安堵の息を吐く妹に兄――高遠は優しい声で話す。
≪彼らから聞いた…怪盗キッドを匿ったんだって?≫
「う、うん…ごめんね、勝手に…」
≪謝る必要はないさ…何度も言うがあの家は土地含めて日和の所有物なんだ…怪盗キッドを匿うのも日和がそう望んで決めたのなら好きにするといい≫
兄は友成からキッドを匿った事を聞き心配になって電話してきたのだという。
彩羽は兄の声に安心して気が弱くなったのかじわりと目に涙が溜まっていく。
瞬きをすると瞳から雫が零れた。
≪日和…すぐにそちらに向かうから…それまで我慢できるかい?≫
妹の震える吐息に気付き、高遠は彩羽が泣いていると気づく。
優しい兄の声とその言葉に彩羽は言葉を詰まらせながら何度も頷いた。
声にして返したいけど言葉が詰まって出てこない。
しかし高遠にはちゃんと伝わっていた。
≪日和…怪盗キッドは人を殺すことはない…しかし、だからといって気を許してはいけないよ≫
そう言って兄は電話を切った。
後ろから声がしたので依頼人かパトロンだろう。
兄が帰ってきてくれると思い安心したからか、彩羽は冷静になりつつあった。
「ごめんなさい、依頼人またはパトロンの人…」
兄の仕事の邪魔をしてしまったというのも申し訳なく思い、兄を頼って依頼したはずの人にも申し訳なく思い、畳んだ携帯を挟むように手を当てて謝った。
―――涙が止まった彩羽は着替えをしてリビングに向かった。
逃げ出した彩羽は学校を休んでいるため遅くても呼びに来ることはなくゆっくりと気持ちを落ち着かせることが出来た。
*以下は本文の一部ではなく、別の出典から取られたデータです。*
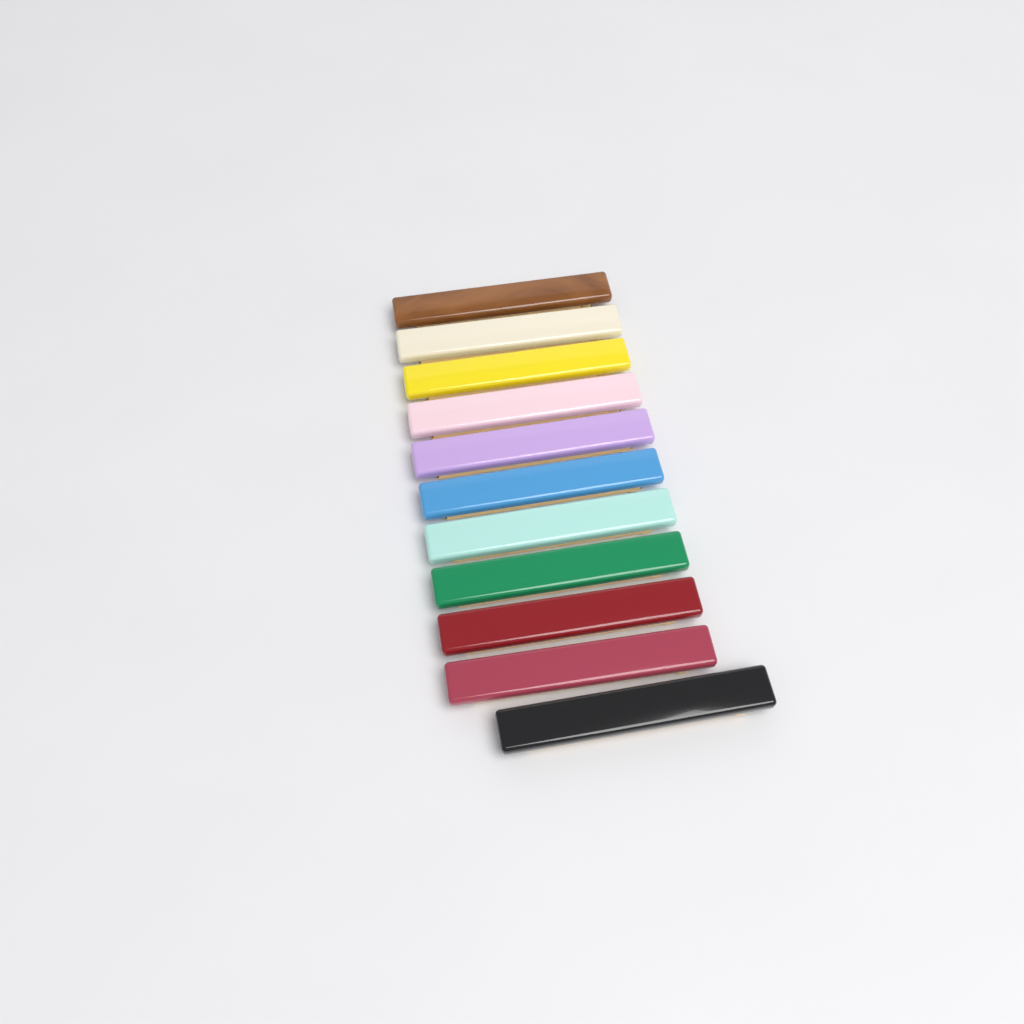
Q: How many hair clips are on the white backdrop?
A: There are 11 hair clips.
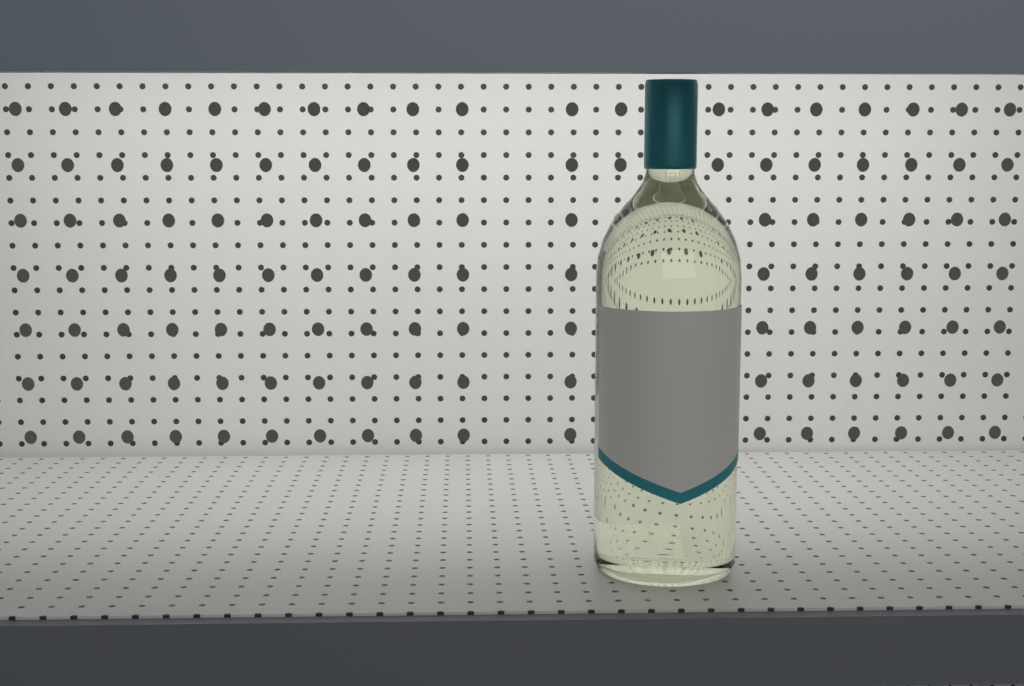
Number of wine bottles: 1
リビングに行く前に顔を洗ったため泣いていたのに気づかれる事はなく、リビングに顔を出した彩羽に春恵と加奈が『おはようございます、お嬢様』と笑顔で挨拶してくれた。
彩羽が来て朝食を運ぶ二人に挨拶を返しながら彩羽はキッドの事を聞く。
「キッド、どうですか?」
「昨日の夜から交代しながらついていたんですが一度も目を覚ましませんでした」
昨日は三人がローテーションで見張りを兼ねてキッドの傍にいた。
今は友成がついており、彩羽はここの家主だし昨日は色々あったから疲れただろうと免除された。
彩羽は気にするなと言っていたが、体と精神は疲れていたのかベッドに潜り込むとコテンとすぐに眠ってしまったようだった。
一応彩羽が来る前に春恵がキッドと友成の様子を見に行ったら友成は起きていたがキッドはぐっすり眠っていた。
「きっと薬が効いてるんじゃない?三橋先生睡眠薬も投与したみたいだし」
キッドほどの大泥棒となれば例え怪我をしていても警戒心が高いためすぐに目を覚まし逃げ出すと思っていた。
しかしぐっすりと寝ていると聞き少し彩羽は心配になる。
それを気づいているのかいないのか(加奈のため多分気づいていない)、加奈はフォローのような言葉を零す。
その言葉を聞いて、彩羽は『確かに点滴みたいなのやってたっけ』と思い出す。
恐らく加奈から状況を聞いて鎮痛剤と逃げ出さないようにするためも含め、睡眠薬の入った点滴を用意したのだろう。
なら、まだ眠っているのも納得である。
(睡眠薬って結構効くからなぁ)
注いでもらった水を飲みながら用意される美味しそうな朝食を見つめながら彩羽はそう内心零す。
彩羽は人生で二度睡眠薬を盛られた経験からして睡眠薬はあまり好きではなかった。
だから少しキッドに同情した。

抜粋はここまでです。